Saved entries
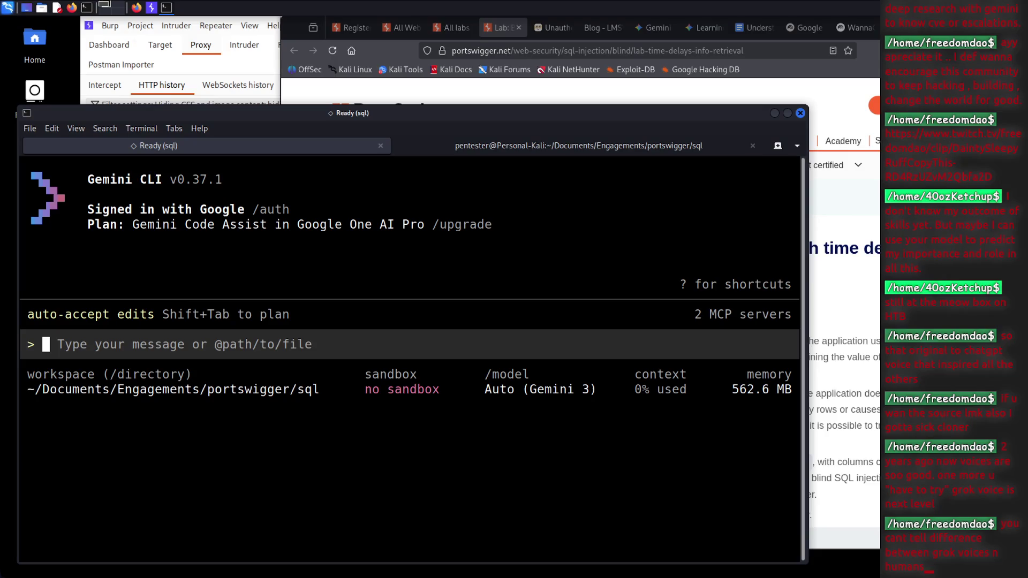
click(545, 60)
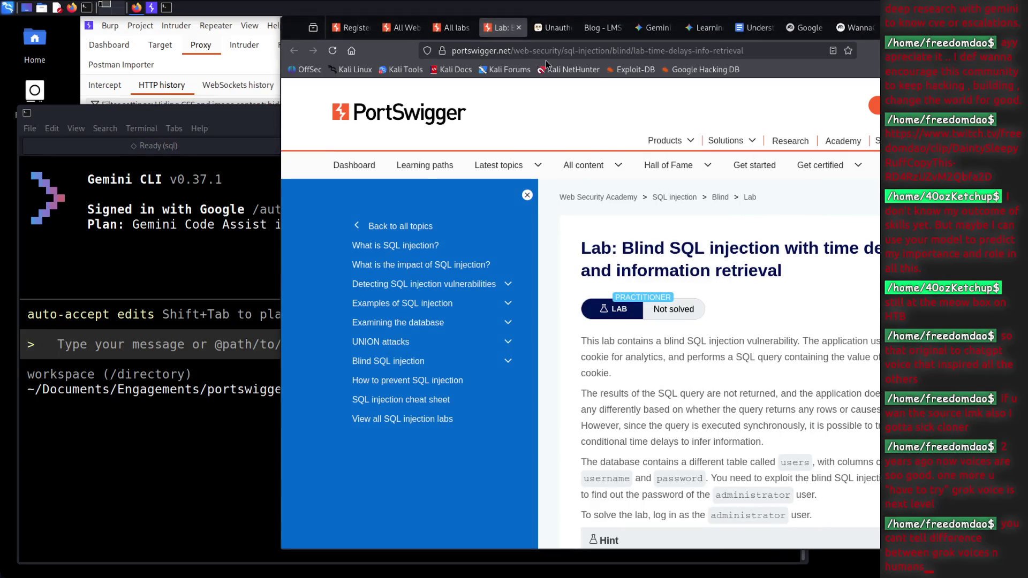
Close the finished time-delay lab tab and reload the All labs page
click(518, 28)
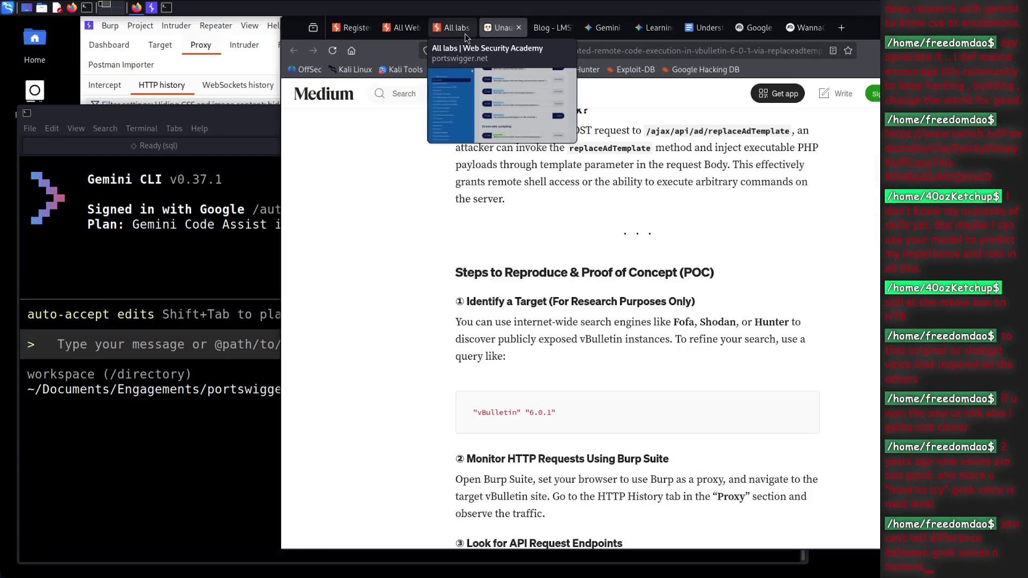
click(466, 37)
click(604, 53)
key(Return)
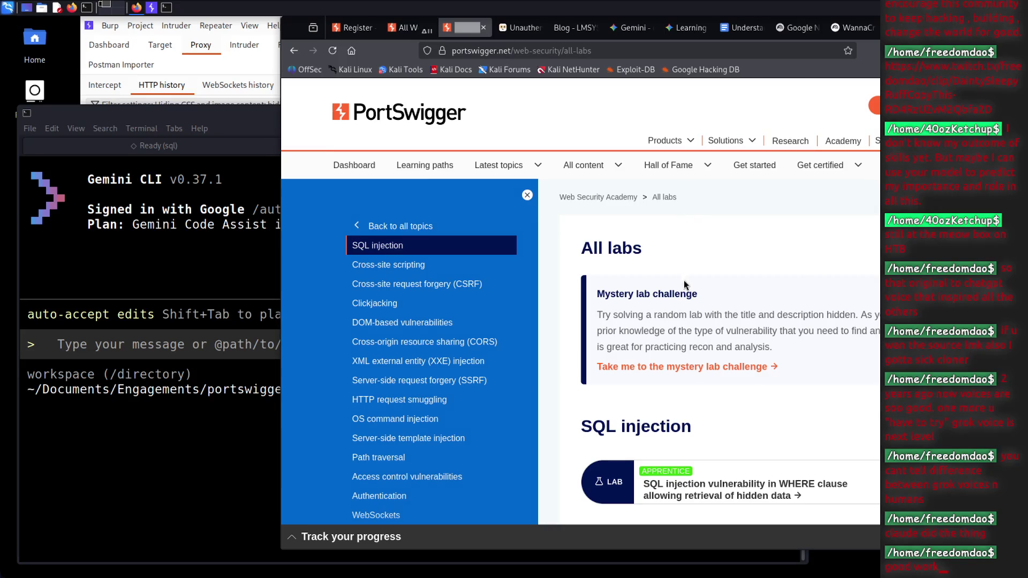
Open the 'Blind SQL injection with out-of-band interaction' lab description in a new tab
scroll(684, 281, down, 4)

Task goal: Quote exactly, and only, the lines from the one containing "click(466, 37)" through the last line of the records above, both included; leave out any pictures.

Task result:
click(466, 37)
click(604, 53)
key(Return)
Open the 'Blind SQL injection with out-of-band interaction' lab description in a new tab
scroll(684, 281, down, 4)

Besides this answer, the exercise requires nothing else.